Deux économistes analysent les spécificités des biens et services numériques. Et mettent en exergue deux caractéristiques majeures : les effets de réseaux et la standardisation.
L’économie numérique et de l’Internet renvoie à l’ensemble des activités économiques et de production, d’intermédiation et de consommation de biens et de services de nature informationnelle ou électronique. Qu’en est-il des biens et services produits dans cette économie numérique ?
C’est l’objectif de cet ouvrage, écrit par deux professeurs d’économie à l’université de Rennes I, de mettre en exergue leurs spécificités, notamment les effets de réseaux et la standardisation. Les effets de réseaux reposent sur l’interdépendance des demandes des agents économiques. « Contrairement à la plupart des biens et services, expliquent les auteurs, les réseaux sont porteurs d’effets externes positifs qui rendent l’usage ou l’adoption d’un réseau d’autant plus attrayant pour les consommateurs que ces derniers sont nombreux à faire le même choix.

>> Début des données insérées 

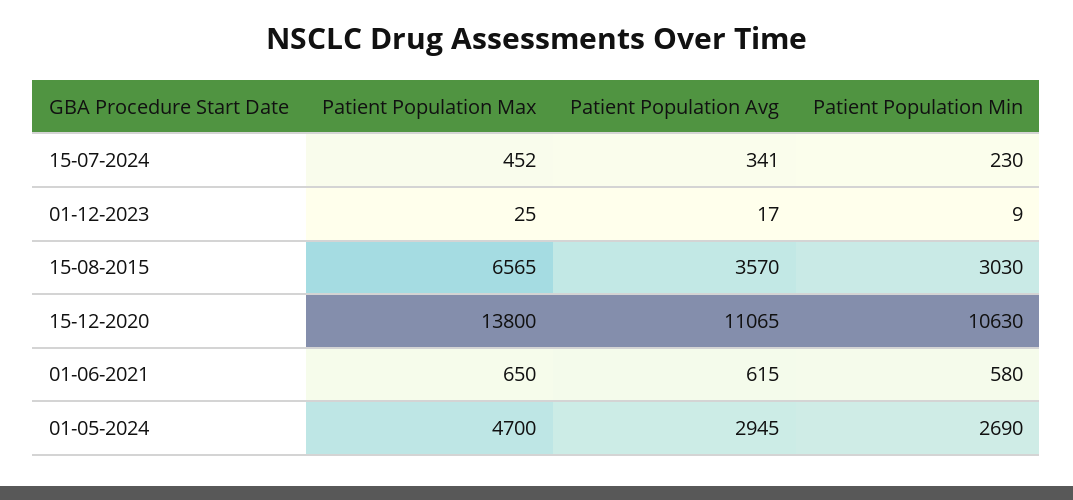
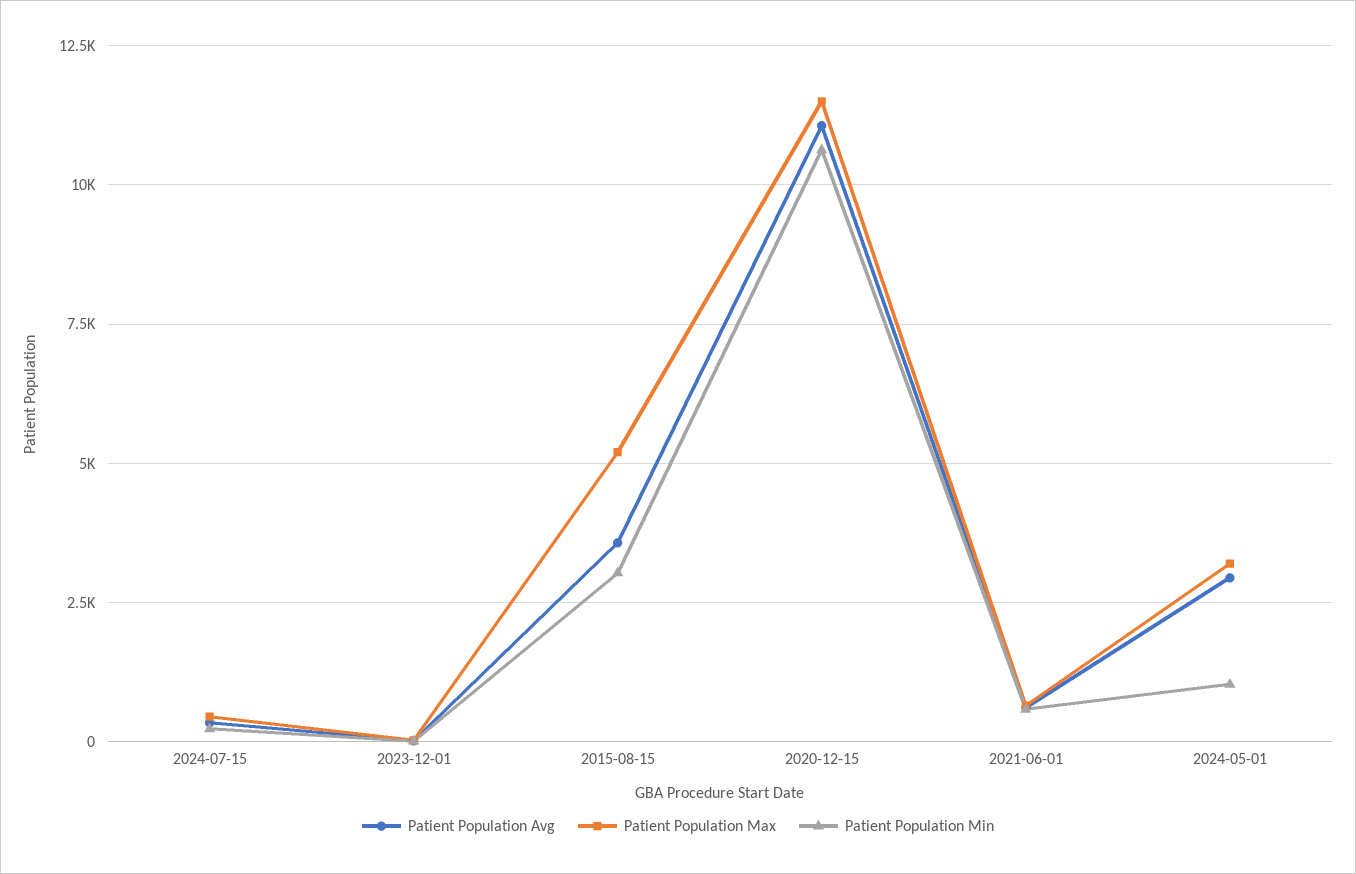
Patient Population Max, 15-08-2015: 6565 -> 5250
Patient Population Max, 15-12-2020: 13800 -> 11500
Patient Population Max, 01-05-2024: 4700 -> 3250
Patient Population Min, 01-05-2024: 2690 -> 1000

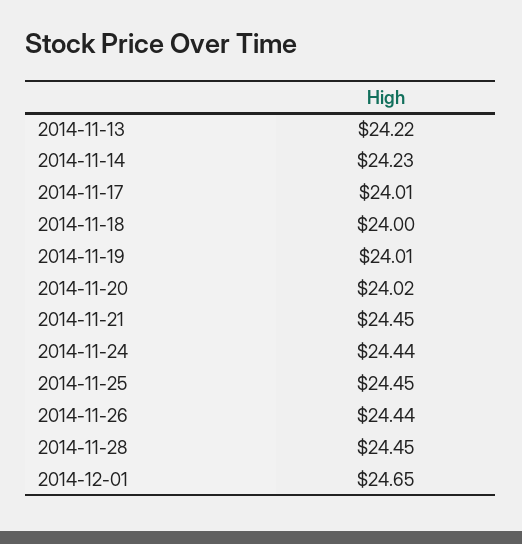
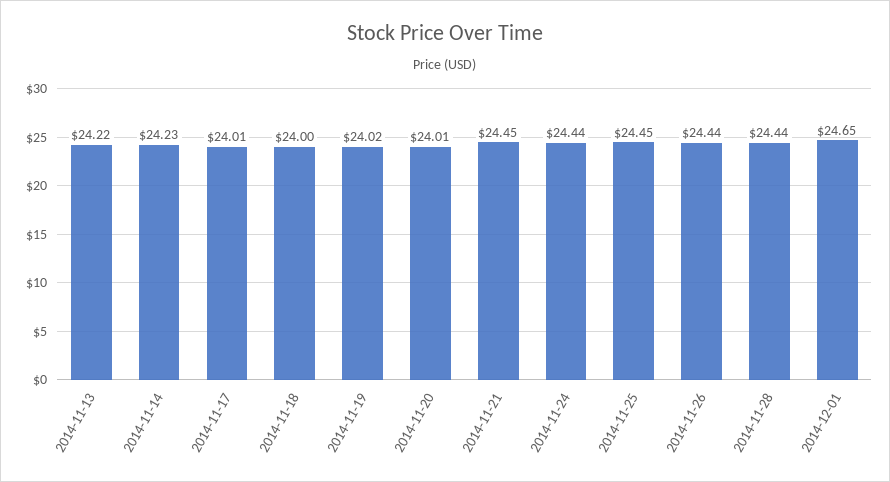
2014-11-19: 24.01 -> 24.02
2014-11-20: 24.02 -> 24.01
2014-11-28: 24.45 -> 24.44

Pour la plus grande partie des biens et services, une telle interdépendance n’existe pas. » C’est ce principe qui a fait le succès des réseaux sociaux et des sites communautaires ou, il y a quelques décennies, du téléphone. Il repose sur la loi de Metcalfe (créateur d’Ethernet au début des années 1970), énoncée de la manière suivante : la valeur globale d’un réseau est approximativement proportionnelle au carré du nombre de ses utilisateurs. Aujourd’hui, de nombreux biens et services, s’ils peuvent être numérisés, sont déjà ou seront consommables à travers les réseaux.
L’évolution des réseaux produit un double effet vertueux. D’une part, elle produit ce que les économistes appellent des « externalités positives directes » dès lors que le nombre de consommateurs d’un réseau croît, ce qui en incite d’autres à consommer.
D’autre part, elle produit des externalités indirectes : « Si plus d’usagers consomment le même service en réseau, ils pourront bénéficier d’une plus grande variété de biens complémentaires, expliquent les auteurs, car les offreurs de ces biens seront incités à investir un marché avec des débouchés non négligeables. »
Du côté de l’offre, l’économie numérique se caractérise par des économies d’échelle : « Les biens et services en réseau sont caractérisés par des coûts fixes élevés, un coût marginal faible et des rendements d’échelle croissants. »
C’est cette spécificité qui explique les stratégies des offreurs, qu’il s’agisse par exemple des opérateurs de télécommunications ou des éditeurs de logiciels : « Les stratégies concurrentielles sur les marchés des biens et services en réseaux sont particulièrement intenses en début de cycle de vie technologique à cause de l’avantage initial qu’elles permettent d’obtenir et qui peut, grâce aux effets de réseau et de rétroaction, se transformer en un avantage définitif. Ainsi, les firmes vont essayer de se constituer le plus rapidement possible une base installée la plus large en pratiquant par exemple des prix promotionnels très bas. »
D’où des stratégies de standardisation pour renforcer ces effets de réseaux et d’économies d’échelle. Les standards peuvent être de facto mis en place par les producteurs de biens et services (par exemple Windows de Microsoft), sectoriels et communs à plusieurs firmes, ou encore issus de normes.
« La conséquence majeure de l’établissement d’un standard, en créant des systèmes proches et substituables, quel que soit le processus emprunté, est que la différenciation est réduite, cela renforce les plus forts. » L’un des enjeux des tendances à la standardisation des offres concerne le contrôle du marché du cloud computing.
Les auteurs avertissent : « Il existe autant de « nuages » qu’il y a de fournisseurs de services. Le risque est donc qu’un client d’un « nuage » soit verrouillé chez un fournisseur et ne puisse transférer ses données vers un autre. » Ils ajoutent : « Choisir des principes d’ouverture et des standards à établir dans le cloud computing naissant pourrait bénéficier à certaines entreprises et nuire à d’autres. »
Qui seraient les gagnants ? « Les start-up et les fournisseurs de services « purs » », ainsi que les plus grands (les IBM, Cisco et les grandes SSII) qui ont intérêt à élargir leurs parts de marché avec l’adoption massive du cloud computing. À l’opposé, « des firmes déjà en place qui ont développé des technologies propriétaires pour répondre aux besoins de leurs clients pourraient être perdantes ». Ce n’est pas pour rien que des entreprises comme Microsoft, Amazon.com ou Google « se sont élevées contre toute tentative de prise de contrôle de l’évolution du cloud computing », rappellent les auteurs.
Économie du numérique et de l’Internet, par Éric Malin et Thierry Pénard, Vuibert, 187 pages.